OK, there is the answer: The KH is 6 German degrees of hardness and the GH is 12 German degrees of hardness. 
With water like this I think you will want to use at least 75% RO with only 25% tap water, and maybe even more RO. 
Some fish thrive in black water habitat, so test that water blend with peat moss, and see if it gives you the water the fish want. If your fish choices are not black water fish, then skip the peat moss.

Do not ADD things to the water (ph down) to get the pH where you want it. This will raise the TDS, and fish that need soft water to breed also need very low TDS.


----------



## OrangeCones (Aug 15, 2009)

Thanks for all the tips everyone!

No, I would not want to artifically (chemically) lower the pH. It seems tht it would be best to just go the RO route. Until I'm finished with college, I have access to free RO in the lab anyway, so no excuse eh? They're even setting up an El Natural tank as an experiment, once it thaws here. They go out exploring the local rivers and do testing to see how healthy the environment is around here, and collect fish and plants. A Native El Nataural in the works!

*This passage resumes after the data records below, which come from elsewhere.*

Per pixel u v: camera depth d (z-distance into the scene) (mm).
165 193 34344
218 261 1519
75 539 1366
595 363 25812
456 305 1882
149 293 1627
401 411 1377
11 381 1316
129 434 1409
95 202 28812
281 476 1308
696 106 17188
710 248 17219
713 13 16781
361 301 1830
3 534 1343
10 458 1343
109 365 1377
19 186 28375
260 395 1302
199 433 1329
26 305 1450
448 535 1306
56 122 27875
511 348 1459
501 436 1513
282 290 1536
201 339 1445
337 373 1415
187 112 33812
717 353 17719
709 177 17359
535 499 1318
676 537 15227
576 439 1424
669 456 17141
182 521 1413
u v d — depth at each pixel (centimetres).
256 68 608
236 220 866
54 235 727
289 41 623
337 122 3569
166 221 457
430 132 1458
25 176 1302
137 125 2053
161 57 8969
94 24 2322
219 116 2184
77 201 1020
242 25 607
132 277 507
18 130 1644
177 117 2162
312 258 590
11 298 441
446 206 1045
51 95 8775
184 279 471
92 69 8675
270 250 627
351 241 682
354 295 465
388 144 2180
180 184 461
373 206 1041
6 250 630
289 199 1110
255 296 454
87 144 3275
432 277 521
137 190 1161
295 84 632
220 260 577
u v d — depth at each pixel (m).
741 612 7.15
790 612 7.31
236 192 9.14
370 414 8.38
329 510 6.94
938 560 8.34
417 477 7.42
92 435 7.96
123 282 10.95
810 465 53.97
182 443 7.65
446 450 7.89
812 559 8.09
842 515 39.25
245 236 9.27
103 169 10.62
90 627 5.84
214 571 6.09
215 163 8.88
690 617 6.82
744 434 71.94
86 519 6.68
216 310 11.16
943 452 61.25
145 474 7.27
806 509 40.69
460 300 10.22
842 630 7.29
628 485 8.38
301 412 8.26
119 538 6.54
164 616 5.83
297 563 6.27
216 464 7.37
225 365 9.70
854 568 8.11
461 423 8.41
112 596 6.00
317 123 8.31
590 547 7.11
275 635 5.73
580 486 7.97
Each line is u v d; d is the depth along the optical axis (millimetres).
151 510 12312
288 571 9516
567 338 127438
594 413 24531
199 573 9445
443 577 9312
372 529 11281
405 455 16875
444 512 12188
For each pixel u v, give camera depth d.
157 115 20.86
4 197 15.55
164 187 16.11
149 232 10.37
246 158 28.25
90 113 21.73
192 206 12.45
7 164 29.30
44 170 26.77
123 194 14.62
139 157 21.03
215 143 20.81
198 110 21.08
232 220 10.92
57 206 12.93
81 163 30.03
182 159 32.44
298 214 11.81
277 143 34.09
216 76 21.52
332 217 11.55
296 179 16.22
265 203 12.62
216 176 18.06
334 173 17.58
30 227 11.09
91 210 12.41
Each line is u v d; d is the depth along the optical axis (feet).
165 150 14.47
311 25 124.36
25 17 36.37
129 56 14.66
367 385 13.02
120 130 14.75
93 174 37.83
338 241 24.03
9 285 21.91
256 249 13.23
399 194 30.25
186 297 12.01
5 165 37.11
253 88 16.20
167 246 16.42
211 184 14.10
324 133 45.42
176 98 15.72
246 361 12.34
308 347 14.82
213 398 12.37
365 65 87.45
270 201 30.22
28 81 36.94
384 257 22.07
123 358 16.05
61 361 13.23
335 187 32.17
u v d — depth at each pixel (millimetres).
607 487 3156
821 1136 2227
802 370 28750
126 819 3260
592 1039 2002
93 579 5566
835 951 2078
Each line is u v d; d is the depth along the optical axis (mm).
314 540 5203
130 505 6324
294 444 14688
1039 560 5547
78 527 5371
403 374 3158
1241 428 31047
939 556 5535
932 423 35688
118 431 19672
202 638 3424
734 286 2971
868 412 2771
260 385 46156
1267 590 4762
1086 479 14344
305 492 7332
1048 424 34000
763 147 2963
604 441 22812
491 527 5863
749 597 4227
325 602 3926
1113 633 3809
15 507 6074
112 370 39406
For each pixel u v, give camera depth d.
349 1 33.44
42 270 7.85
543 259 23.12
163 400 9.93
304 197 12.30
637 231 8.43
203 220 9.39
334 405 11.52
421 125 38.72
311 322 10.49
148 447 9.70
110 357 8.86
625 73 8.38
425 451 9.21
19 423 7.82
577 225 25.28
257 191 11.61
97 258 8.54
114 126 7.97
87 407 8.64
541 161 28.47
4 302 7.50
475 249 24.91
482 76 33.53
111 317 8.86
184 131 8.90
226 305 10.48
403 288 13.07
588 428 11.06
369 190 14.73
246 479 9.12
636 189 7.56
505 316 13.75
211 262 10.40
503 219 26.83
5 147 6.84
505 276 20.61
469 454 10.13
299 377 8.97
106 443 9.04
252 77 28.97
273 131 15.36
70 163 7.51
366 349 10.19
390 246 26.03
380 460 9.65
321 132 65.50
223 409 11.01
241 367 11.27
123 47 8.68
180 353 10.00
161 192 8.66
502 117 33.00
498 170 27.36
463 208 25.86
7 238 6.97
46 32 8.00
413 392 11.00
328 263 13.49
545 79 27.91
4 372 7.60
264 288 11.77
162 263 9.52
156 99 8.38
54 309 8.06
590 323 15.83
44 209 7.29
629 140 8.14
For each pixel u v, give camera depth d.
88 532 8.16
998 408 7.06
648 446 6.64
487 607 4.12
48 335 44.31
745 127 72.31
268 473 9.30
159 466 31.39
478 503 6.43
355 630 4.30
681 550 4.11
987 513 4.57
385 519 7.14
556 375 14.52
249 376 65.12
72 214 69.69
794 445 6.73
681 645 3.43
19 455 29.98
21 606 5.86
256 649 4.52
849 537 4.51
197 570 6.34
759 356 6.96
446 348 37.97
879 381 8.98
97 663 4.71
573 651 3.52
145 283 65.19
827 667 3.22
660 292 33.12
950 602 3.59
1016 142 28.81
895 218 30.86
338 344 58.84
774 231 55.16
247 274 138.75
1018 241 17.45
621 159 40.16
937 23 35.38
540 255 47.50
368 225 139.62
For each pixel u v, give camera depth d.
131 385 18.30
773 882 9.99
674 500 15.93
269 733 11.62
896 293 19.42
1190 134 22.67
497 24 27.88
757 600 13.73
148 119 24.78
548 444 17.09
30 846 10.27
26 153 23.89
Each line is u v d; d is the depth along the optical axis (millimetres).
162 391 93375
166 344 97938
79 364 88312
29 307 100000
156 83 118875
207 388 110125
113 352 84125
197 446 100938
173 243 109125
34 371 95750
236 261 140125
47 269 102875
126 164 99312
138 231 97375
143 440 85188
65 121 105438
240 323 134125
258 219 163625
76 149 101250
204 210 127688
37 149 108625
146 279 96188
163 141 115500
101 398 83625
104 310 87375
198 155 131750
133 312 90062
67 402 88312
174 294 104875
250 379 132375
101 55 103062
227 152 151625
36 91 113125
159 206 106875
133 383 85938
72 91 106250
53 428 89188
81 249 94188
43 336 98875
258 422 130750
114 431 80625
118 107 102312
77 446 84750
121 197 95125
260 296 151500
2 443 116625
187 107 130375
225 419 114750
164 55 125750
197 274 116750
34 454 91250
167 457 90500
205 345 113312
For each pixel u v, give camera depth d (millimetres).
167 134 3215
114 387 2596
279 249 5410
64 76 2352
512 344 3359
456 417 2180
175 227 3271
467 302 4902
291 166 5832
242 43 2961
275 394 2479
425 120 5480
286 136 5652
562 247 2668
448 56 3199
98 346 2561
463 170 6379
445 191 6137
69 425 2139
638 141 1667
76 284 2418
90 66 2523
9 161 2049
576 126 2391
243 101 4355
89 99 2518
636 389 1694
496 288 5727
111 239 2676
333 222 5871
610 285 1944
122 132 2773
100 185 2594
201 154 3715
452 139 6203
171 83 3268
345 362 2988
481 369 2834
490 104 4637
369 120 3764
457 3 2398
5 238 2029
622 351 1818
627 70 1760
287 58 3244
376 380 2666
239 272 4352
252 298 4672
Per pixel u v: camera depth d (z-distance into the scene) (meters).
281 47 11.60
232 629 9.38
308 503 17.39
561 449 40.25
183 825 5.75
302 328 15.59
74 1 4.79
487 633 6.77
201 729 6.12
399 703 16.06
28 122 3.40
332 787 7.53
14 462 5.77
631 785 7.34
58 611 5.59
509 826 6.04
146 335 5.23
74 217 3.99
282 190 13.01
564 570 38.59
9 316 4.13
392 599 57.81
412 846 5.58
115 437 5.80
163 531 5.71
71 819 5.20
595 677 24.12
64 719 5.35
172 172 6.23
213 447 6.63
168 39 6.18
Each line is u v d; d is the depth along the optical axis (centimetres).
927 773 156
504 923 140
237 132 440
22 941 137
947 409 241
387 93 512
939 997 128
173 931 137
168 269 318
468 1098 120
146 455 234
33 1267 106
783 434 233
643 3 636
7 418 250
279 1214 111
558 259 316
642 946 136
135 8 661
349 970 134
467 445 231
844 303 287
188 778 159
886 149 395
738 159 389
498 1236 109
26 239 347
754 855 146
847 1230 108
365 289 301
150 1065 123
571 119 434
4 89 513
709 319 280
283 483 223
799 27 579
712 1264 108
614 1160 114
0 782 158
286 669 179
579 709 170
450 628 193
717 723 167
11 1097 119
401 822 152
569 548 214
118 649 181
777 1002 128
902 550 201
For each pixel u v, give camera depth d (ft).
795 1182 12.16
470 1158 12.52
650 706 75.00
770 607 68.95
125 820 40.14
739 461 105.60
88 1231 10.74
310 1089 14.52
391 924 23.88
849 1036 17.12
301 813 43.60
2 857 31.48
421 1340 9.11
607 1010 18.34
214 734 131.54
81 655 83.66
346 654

Would I treat this tank I want to set up just like the other El Natural tanks, as far as lighting, water changes, etc.? 

I have about 20 different aquatic plants, and sadly don't know the specific names of most of them. One of these days I'm going to take photos of each and look them up. Until I see how they do, I'll plant a little of each and see what like the adjustment to the RO/tap water and cultivate those that thrive the most.


----------



## baos (Jul 3, 2009)

Diana K said:


> Do not ADD things to the water (ph down) to get the pH where you want it. This will raise the TDS, and fish that need soft water to breed also need very low TDS.


Great advice! I often wondered why the fish cared about the ph. I also owned a tds meter. I never actually did get the fish I was trying to breed to hatch eggs. Since those frustrating days I've gone with straight tap water. Unfortunately most of my species are South American and my ph is 7.8. I also still have my ro system collecting dust in the corner..


----------



## OrangeCones (Aug 15, 2009)

baos said:


> Great advice! I often wondered why the fish cared about the ph. I also owned a tds meter. I never actually did get the fish I was trying to breed to hatch eggs. Since those frustrating days I've gone with straight tap water. Unfortunately most of my species are South American and my ph is 7.8. I also still have my ro system collecting dust in the corner..


**sneaks over to baos' house to look for dust covered equipment to 'borrow'! ** arty:


----------



## dwalstad (Apr 14, 2006)

OrangeCones said:


> Anyone have any good ideas?


Here are a few species that are softwater candidates (come from softwater habitats):

_Bacopa caroliniana 
Cabomba caroliniana
Cryptocoryne cordata
Egeria densa
Eleocharis acicularis
Isoetes spp.
Ludwigia spp.
Myacca fluviatilis
Myriophyllum alterniflorum_

I would buy a book that helps you identify plant species.


----------



## OrangeCones (Aug 15, 2009)

Diana K said:


> Do not ADD things to the water (ph down) to get the pH where you want it. This will raise the TDS, and fish that need soft water to breed also need very low TDS.


Are the TDS test strips they sell for pools/hot tubs useful for testing TDS for an aquarium?


----------



## OrangeCones (Aug 15, 2009)

dwalstad said:


> Here are a few species that are softwater candidates (come from softwater habitats):
> 
> _Bacopa caroliniana
> Cabomba caroliniana
> ...


On my wishlist of things to buy, waiting for my tuition reimbursement check from work! The books I do have are so out of date


----------